There are still some limitations of this study. First, this was a retrospective study with relatively small sample size. The pain score might be interfered since the patients were told the operative details and chose the operative approach by themselves. Moreover, between 2008 and 2015, only 25 patients were included in the CL group, which could lead to assessor and performance bias. In our hospital, we started to perform conventional laparoscopic liver resection since 2002 and have performed many cases of multiport laparoscopic hepatic left lateral sectionectomy with skilled surgical technique. After July 2012, the five-step single-port laparoscopic hepatic left lateral sectionectomy has been established and adopted in our hospital and patients choosing conventional multiport laparoscopic surgery were gradually reduced. To reduce bias, we only included the patients receiving multiport laparoscopic hepatic left lateral sectionectomy after 2008. A prospective randomized and controlled trial should be conducted to further validate the findings of this study.

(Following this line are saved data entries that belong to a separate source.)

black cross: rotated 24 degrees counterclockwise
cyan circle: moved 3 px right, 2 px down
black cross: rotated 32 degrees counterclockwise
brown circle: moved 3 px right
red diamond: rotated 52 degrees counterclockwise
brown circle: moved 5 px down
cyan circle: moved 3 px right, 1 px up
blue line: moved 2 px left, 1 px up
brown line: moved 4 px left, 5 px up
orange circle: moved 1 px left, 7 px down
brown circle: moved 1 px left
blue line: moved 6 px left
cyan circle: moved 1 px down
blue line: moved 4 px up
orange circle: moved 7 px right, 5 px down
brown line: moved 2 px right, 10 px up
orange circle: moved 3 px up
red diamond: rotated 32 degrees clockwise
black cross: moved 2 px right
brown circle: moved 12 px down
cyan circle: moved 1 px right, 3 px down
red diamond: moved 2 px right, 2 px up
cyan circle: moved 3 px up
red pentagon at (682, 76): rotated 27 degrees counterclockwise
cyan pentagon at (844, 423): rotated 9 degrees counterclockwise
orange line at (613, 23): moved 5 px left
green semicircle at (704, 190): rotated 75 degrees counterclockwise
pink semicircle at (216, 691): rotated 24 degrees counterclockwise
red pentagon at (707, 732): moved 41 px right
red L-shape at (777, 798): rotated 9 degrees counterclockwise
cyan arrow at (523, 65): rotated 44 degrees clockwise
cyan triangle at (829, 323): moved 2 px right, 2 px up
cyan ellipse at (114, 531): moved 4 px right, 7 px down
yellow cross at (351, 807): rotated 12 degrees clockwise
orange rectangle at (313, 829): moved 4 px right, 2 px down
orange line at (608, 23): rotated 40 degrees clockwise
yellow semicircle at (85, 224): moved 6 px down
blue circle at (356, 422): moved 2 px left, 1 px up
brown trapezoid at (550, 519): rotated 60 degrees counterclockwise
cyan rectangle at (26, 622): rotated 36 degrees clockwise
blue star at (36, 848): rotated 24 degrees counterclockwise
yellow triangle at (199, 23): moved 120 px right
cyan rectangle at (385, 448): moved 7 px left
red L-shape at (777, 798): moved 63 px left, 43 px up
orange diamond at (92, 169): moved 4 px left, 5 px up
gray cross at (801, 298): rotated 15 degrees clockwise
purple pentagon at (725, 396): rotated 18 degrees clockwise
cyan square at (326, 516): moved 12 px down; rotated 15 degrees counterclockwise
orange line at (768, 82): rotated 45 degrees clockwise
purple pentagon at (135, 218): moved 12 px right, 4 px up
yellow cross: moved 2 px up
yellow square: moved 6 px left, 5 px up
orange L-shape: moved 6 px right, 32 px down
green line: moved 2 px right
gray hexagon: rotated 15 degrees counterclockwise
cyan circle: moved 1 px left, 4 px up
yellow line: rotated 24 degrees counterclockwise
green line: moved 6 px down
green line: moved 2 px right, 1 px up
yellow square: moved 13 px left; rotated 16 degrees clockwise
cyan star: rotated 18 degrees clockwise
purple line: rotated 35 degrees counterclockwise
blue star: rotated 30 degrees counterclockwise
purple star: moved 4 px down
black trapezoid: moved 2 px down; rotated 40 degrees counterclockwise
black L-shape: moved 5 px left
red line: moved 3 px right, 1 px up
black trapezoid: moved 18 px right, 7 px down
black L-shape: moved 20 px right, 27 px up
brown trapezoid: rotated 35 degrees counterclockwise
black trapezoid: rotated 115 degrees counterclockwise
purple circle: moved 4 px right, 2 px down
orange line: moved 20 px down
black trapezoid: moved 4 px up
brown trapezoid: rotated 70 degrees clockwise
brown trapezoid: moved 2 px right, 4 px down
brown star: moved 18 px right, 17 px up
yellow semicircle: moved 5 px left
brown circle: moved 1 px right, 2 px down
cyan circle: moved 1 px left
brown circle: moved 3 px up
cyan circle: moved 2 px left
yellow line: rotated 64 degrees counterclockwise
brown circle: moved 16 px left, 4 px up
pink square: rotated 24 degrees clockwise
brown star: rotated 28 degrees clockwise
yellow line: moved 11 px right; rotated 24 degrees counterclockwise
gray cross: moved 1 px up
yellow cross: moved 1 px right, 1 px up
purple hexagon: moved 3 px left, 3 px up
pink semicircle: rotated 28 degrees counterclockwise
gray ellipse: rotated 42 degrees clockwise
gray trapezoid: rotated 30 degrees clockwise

In summary, our study showed that single-port laparoscopic hepatic left lateral sectionectomy is a safe and feasible treatment for patients with lesions in the left hepatic lobe and is superior to multiport laparoscopic lobectomy in the postoperative pain control and cosmetic outcome. Patients with benign lesions in the left hepatic lobe are more suitable to receive single-port laparoscopic hepatic left lateral sectionectomy as compared with those with malignancies.
The data used to support the findings of this study are included within the article.
Conflicts of Interest
The authors have not declared any conflicts of interest.
This study was supported by the grants from the Science and Technology Projects of Guangdong Province, China (No. 2014A020215016) and the Science and Technology Projects of Guangzhou City, China (No. 201508020053).